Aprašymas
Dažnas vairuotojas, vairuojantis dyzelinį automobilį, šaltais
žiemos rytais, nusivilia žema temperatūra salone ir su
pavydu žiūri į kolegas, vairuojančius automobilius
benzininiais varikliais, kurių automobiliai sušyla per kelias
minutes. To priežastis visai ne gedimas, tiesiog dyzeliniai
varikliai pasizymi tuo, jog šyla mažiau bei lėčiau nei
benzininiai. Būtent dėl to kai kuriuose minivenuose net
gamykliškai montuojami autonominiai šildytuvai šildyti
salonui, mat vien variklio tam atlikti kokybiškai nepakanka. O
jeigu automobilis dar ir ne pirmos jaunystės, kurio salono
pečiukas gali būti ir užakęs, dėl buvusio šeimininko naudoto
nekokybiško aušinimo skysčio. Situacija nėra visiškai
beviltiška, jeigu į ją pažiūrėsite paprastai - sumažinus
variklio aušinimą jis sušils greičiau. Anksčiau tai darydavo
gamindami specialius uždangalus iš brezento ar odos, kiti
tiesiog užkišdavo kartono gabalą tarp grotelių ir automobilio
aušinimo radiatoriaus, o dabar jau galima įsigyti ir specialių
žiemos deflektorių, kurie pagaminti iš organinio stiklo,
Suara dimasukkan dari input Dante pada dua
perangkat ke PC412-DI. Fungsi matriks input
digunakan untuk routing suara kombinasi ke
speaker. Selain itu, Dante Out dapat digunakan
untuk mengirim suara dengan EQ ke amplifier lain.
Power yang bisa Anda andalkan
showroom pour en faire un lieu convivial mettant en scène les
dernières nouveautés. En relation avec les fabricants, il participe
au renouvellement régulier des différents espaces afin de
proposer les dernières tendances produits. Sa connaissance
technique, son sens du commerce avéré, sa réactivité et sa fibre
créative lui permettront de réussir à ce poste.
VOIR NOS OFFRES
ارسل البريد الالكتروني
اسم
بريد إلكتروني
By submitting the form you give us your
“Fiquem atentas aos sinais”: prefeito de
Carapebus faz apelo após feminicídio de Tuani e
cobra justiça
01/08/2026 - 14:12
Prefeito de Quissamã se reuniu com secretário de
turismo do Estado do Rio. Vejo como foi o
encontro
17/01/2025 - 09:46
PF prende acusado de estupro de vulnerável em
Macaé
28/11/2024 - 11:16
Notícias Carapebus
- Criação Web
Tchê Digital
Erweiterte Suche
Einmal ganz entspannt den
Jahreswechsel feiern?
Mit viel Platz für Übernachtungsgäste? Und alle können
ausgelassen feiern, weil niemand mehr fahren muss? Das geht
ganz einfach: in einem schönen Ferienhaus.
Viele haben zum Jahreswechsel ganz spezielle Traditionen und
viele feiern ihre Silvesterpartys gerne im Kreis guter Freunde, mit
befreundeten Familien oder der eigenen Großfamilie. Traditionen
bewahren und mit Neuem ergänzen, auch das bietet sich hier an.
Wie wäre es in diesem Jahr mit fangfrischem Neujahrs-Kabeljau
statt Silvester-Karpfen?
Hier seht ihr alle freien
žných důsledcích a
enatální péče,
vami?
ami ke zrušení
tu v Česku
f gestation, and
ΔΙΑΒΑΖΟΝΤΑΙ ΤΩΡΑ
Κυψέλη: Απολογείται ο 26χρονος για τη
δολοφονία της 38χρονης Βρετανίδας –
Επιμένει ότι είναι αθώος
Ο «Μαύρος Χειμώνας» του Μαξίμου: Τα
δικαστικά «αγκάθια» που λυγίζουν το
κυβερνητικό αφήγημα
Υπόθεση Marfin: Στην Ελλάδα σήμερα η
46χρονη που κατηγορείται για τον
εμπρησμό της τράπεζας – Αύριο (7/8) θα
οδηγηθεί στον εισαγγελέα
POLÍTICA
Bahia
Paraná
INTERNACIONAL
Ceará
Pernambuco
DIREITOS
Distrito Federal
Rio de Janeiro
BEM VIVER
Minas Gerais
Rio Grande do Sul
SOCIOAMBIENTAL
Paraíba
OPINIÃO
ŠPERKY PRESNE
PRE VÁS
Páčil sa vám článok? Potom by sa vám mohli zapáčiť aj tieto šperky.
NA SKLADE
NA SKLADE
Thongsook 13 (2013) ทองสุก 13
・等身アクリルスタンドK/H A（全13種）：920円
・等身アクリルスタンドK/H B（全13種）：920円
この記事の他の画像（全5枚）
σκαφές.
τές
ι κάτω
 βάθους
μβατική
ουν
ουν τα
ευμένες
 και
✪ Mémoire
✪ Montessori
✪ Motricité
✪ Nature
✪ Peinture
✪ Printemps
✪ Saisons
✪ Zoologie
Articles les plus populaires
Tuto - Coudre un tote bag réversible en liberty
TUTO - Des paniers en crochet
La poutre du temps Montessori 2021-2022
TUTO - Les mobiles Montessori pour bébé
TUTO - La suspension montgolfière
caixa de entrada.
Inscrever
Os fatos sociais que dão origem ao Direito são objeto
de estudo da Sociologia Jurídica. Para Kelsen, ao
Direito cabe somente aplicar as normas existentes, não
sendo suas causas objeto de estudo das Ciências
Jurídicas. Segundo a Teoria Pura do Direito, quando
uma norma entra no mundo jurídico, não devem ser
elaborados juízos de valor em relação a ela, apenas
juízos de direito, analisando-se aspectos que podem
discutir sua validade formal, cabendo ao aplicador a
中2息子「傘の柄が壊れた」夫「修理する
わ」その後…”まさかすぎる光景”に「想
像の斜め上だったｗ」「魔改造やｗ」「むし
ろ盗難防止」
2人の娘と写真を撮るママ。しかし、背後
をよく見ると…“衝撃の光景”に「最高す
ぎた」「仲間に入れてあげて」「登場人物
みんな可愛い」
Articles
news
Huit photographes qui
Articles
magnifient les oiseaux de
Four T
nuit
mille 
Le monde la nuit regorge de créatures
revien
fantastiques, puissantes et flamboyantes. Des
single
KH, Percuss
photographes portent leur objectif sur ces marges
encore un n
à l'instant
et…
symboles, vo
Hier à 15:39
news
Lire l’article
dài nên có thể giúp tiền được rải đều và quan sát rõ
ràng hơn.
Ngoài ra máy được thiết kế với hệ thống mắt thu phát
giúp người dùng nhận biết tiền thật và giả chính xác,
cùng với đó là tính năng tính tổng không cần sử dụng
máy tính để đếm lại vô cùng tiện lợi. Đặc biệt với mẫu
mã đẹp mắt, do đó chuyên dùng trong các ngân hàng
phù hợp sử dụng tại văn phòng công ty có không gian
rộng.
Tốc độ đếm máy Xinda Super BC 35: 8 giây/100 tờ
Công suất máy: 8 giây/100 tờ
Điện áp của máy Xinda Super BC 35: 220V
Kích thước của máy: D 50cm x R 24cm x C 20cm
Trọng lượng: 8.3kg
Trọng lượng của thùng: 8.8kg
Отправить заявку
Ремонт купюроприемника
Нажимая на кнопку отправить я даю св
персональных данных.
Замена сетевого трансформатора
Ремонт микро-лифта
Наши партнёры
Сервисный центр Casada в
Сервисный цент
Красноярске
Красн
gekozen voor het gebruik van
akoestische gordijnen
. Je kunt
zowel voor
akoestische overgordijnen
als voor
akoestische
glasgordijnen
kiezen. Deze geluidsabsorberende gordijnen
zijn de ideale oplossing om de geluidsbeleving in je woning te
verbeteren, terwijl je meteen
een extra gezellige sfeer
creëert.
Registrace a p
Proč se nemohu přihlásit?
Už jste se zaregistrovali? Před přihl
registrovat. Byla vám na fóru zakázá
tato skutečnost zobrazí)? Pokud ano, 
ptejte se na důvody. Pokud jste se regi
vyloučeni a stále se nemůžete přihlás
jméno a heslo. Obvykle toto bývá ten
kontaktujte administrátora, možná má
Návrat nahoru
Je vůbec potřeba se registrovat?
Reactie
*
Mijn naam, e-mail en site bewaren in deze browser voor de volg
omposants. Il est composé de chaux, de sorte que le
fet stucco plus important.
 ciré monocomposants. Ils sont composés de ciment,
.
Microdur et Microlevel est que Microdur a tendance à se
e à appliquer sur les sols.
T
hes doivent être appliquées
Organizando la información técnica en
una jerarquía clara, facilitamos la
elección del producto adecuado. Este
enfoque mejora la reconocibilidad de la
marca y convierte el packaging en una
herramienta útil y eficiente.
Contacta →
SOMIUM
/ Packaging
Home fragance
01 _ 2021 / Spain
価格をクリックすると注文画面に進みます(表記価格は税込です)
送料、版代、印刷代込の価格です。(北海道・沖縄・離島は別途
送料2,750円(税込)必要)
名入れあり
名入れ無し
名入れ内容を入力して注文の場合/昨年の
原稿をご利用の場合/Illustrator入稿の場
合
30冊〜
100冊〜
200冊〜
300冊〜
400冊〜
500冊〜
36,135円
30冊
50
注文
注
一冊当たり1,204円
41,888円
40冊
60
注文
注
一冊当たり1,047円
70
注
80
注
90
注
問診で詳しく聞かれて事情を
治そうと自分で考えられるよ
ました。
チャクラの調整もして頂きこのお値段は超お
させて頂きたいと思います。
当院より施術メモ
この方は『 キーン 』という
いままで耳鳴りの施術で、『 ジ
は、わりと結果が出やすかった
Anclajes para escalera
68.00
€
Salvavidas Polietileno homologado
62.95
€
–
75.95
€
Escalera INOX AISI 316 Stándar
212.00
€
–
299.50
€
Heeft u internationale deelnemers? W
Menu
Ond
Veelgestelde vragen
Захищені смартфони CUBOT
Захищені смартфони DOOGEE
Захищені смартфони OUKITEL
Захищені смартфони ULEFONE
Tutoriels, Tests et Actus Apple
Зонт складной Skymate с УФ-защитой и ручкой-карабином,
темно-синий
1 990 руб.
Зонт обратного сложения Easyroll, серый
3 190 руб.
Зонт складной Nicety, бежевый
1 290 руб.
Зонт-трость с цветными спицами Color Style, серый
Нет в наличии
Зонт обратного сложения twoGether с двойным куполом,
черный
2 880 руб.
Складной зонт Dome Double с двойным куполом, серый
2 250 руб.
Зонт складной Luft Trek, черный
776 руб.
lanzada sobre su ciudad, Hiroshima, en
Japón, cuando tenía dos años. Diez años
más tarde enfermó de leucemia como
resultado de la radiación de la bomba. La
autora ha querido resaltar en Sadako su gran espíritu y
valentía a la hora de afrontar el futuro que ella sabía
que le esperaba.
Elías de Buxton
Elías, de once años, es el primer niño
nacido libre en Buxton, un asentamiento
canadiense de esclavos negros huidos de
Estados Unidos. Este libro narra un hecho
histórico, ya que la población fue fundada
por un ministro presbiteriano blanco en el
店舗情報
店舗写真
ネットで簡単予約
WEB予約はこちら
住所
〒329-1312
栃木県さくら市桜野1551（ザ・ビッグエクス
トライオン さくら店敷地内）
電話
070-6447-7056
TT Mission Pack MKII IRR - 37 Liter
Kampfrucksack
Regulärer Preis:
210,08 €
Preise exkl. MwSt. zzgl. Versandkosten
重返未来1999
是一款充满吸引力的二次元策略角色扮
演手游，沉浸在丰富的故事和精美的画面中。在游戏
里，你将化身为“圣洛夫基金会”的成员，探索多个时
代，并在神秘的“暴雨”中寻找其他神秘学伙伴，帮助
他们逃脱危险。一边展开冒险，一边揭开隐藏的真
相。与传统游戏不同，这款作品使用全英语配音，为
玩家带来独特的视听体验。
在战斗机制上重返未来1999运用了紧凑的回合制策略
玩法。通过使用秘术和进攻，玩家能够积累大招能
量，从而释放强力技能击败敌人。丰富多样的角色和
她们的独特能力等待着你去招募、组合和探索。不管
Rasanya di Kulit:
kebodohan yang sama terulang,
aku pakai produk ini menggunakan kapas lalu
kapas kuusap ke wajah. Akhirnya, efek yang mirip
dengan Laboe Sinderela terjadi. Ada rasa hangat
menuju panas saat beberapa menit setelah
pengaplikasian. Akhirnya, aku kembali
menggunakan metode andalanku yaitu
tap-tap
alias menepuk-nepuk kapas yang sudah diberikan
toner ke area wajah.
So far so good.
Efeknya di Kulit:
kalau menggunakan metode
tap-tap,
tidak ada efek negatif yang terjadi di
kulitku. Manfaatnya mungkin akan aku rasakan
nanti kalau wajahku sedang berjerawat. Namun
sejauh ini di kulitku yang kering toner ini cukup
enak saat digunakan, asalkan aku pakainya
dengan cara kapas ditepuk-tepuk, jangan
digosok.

== == ==

Task objective → Report each line of the records that holds the word "Traditionen".

Solution for this task →
Viele haben zum Jahreswechsel ganz spezielle Traditionen und
befreundeten Familien oder der eigenen Großfamilie. Traditionen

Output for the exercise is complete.